All of which pretty much shoots down the contention that there are those inefficient markets in which excess returns can be gained. Or, perhaps, that the fund managers who claim to be following that strategy aren’t very good at following it.
There’s just one point I’d add to this. Something from personal business experience at the wierder end of the metals market. There are most certainly inefficient markets here. When the entire global market for lutetium (yes, I know, you’ve never heard of it) is three or four tonnes a year, worth maybe $1.5 million all told, yes, among 7 billion people we’d think that was a pretty inefficient market.
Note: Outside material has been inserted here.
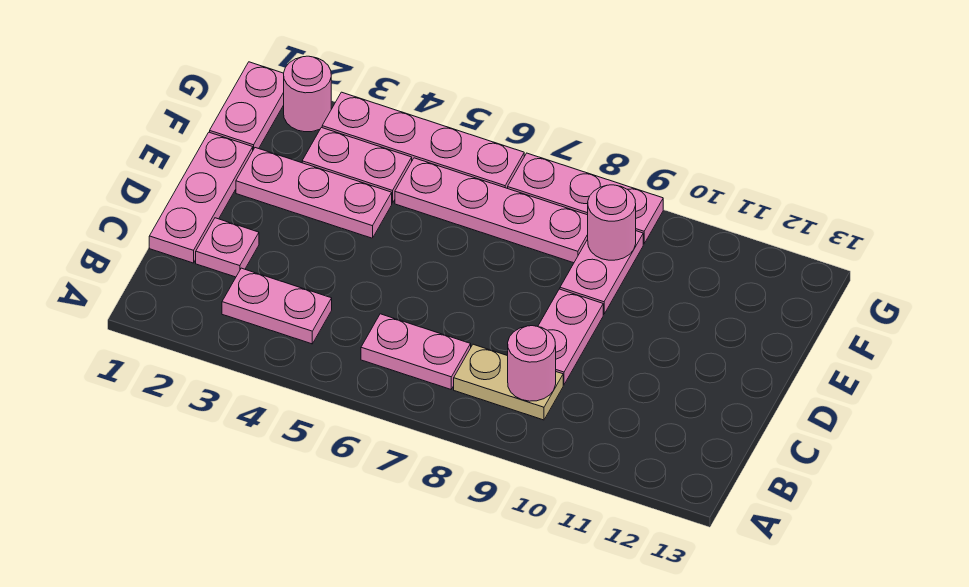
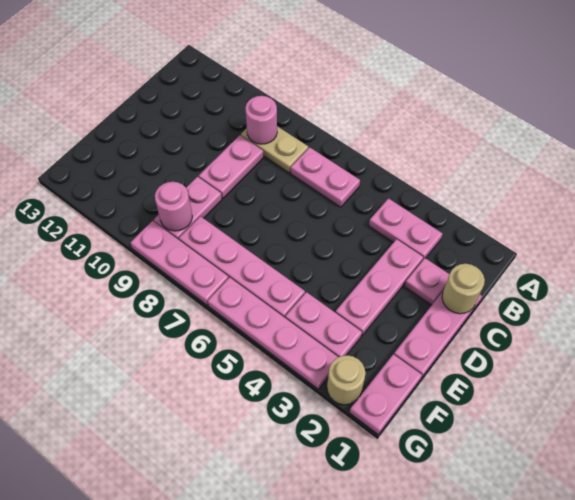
none -> tan round brick C1 level 2
pink plate E2:E4 level 1 -> pink plate C3:E3 level 1
pink round brick G2 level 1 -> tan round brick G2 level 1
And it is a pretty inefficient market, truth be told. However, it doesn’t take much interest, much volume, for a market to become efficient in things like price discovery. Take, say, tantalum as an example. Global usage is of the order of 1,000 tonnes a year. Worth, well, depends upon which day you look at the price but in the $300 million to $500 million range perhaps? Yes, I know that looks like a lot of money but that’s the entire size of the whole global market: this is still a very small market indeed. But a pretty efficient one. Absent political problems you’ll not find prices varying by more than 2 or 3 % at any one time. The tantalum price in Hong Kong is roughly within transport costs of the price in Rotterdam, on the other side of the world.
Please note, I’m not saying that the tantalum market is “efficient” in the sense that the market for Apple stock is. Rather, just pointing out that a market doesn’t have to be very big before it’s much closer to that efficient end of the spectrum than the inefficient one at which you can make tonnes of money by exploiting the inefficiencies.
That is, inefficient markets are, almost by definition, small markets. Meaning that they’re just not open to profitable exploitation by any large number of people: for as soon as there’s a large number of people they’re not small markets and thus not inefficient.